> _INFORMATION SUPPLIED_:
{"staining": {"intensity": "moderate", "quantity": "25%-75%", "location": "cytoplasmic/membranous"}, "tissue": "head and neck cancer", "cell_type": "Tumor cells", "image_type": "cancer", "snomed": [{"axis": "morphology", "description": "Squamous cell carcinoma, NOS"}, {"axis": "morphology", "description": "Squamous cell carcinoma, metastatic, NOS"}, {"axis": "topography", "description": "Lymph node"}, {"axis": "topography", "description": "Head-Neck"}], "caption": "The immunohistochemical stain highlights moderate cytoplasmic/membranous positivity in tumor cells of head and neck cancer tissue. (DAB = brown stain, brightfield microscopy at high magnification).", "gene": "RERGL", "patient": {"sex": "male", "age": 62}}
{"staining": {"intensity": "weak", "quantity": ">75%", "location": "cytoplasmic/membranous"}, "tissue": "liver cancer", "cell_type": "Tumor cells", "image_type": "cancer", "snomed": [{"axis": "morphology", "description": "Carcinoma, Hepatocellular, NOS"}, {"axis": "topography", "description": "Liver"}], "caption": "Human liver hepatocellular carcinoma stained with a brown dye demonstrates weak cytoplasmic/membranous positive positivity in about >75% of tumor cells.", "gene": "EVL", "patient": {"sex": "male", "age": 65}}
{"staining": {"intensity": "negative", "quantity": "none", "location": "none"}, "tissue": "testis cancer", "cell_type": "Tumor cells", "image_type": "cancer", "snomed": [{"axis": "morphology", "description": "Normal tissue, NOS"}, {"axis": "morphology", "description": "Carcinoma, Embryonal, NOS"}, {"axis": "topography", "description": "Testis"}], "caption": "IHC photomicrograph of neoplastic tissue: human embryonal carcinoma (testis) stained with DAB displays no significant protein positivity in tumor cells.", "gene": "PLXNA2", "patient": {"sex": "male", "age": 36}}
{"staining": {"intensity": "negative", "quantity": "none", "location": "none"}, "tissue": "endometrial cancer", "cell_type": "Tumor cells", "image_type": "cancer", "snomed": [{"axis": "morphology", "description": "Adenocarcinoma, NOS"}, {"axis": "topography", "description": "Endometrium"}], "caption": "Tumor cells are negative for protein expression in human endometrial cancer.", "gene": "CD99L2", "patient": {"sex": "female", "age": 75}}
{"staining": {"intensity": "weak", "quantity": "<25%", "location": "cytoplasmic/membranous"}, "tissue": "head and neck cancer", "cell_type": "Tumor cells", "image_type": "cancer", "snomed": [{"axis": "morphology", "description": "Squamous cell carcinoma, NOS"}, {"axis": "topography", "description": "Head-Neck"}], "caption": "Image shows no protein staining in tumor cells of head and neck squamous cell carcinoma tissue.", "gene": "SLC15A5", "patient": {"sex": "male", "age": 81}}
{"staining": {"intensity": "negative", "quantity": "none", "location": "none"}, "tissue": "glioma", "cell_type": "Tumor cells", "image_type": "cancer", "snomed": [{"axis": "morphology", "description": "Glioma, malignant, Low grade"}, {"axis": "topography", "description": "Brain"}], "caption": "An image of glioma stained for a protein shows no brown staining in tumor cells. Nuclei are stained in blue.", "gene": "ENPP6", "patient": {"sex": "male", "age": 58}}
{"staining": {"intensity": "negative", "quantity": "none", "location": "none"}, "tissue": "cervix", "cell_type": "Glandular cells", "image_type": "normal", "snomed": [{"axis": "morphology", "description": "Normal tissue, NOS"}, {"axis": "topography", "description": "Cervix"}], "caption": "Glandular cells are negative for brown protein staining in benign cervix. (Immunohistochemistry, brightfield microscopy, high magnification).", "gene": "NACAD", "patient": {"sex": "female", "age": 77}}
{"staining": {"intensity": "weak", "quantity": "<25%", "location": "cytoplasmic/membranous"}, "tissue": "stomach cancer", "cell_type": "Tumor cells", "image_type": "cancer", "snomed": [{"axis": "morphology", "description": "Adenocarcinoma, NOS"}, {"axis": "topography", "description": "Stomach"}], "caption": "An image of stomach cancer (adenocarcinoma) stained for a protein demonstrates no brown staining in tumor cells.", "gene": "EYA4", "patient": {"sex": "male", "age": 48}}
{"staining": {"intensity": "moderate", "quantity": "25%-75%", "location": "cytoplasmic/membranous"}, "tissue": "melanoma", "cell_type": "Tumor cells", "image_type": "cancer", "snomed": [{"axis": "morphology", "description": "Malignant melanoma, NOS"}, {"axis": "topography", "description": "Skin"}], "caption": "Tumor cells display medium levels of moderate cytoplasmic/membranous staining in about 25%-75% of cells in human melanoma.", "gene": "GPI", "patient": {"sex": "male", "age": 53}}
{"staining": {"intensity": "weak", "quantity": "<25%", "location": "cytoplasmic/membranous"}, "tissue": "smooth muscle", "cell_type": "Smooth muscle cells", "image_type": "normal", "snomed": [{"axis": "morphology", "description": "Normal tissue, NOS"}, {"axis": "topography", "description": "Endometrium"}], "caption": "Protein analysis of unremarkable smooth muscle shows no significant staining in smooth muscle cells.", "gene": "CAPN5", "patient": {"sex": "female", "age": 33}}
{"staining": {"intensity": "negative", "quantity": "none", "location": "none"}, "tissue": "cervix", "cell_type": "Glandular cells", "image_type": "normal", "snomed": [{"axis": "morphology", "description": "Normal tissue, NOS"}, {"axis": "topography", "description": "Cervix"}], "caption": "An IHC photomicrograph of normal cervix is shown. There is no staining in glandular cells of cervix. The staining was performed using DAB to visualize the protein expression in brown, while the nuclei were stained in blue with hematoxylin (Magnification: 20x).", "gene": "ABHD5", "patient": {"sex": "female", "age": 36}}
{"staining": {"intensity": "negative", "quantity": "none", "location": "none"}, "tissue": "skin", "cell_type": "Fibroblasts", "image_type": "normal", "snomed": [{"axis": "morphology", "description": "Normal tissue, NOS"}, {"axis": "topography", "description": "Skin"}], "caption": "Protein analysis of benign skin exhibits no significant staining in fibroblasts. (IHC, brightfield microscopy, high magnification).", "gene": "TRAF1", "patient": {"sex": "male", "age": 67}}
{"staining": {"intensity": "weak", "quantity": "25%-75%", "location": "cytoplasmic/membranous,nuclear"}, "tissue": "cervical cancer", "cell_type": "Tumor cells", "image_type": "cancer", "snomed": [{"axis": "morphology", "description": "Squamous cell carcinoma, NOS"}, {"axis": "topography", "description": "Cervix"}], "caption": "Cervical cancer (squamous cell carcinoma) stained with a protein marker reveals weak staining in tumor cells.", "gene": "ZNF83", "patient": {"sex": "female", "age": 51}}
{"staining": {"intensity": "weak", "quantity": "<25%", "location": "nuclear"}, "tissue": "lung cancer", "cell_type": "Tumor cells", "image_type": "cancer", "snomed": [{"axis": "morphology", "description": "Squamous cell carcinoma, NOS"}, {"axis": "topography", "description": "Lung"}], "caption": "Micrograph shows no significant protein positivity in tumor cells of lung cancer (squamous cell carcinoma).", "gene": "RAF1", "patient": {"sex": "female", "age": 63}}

> _WHAT IS REQUIRED_:
Go through the entries above and copy out every line that includes the word "head".

> _OUTPUT FOR THIS TASK_:
{"staining": {"intensity": "moderate", "quantity": "25%-75%", "location": "cytoplasmic/membranous"}, "tissue": "head and neck cancer", "cell_type": "Tumor cells", "image_type": "cancer", "snomed": [{"axis": "morphology", "description": "Squamous cell carcinoma, NOS"}, {"axis": "morphology", "description": "Squamous cell carcinoma, metastatic, NOS"}, {"axis": "topography", "description": "Lymph node"}, {"axis": "topography", "description": "Head-Neck"}], "caption": "The immunohistochemical stain highlights moderate cytoplasmic/membranous positivity in tumor cells of head and neck cancer tissue. (DAB = brown stain, brightfield microscopy at high magnification).", "gene": "RERGL", "patient": {"sex": "male", "age": 62}}
{"staining": {"intensity": "weak", "quantity": "<25%", "location": "cytoplasmic/membranous"}, "tissue": "head and neck cancer", "cell_type": "Tumor cells", "image_type": "cancer", "snomed": [{"axis": "morphology", "description": "Squamous cell carcinoma, NOS"}, {"axis": "topography", "description": "Head-Neck"}], "caption": "Image shows no protein staining in tumor cells of head and neck squamous cell carcinoma tissue.", "gene": "SLC15A5", "patient": {"sex": "male", "age": 81}}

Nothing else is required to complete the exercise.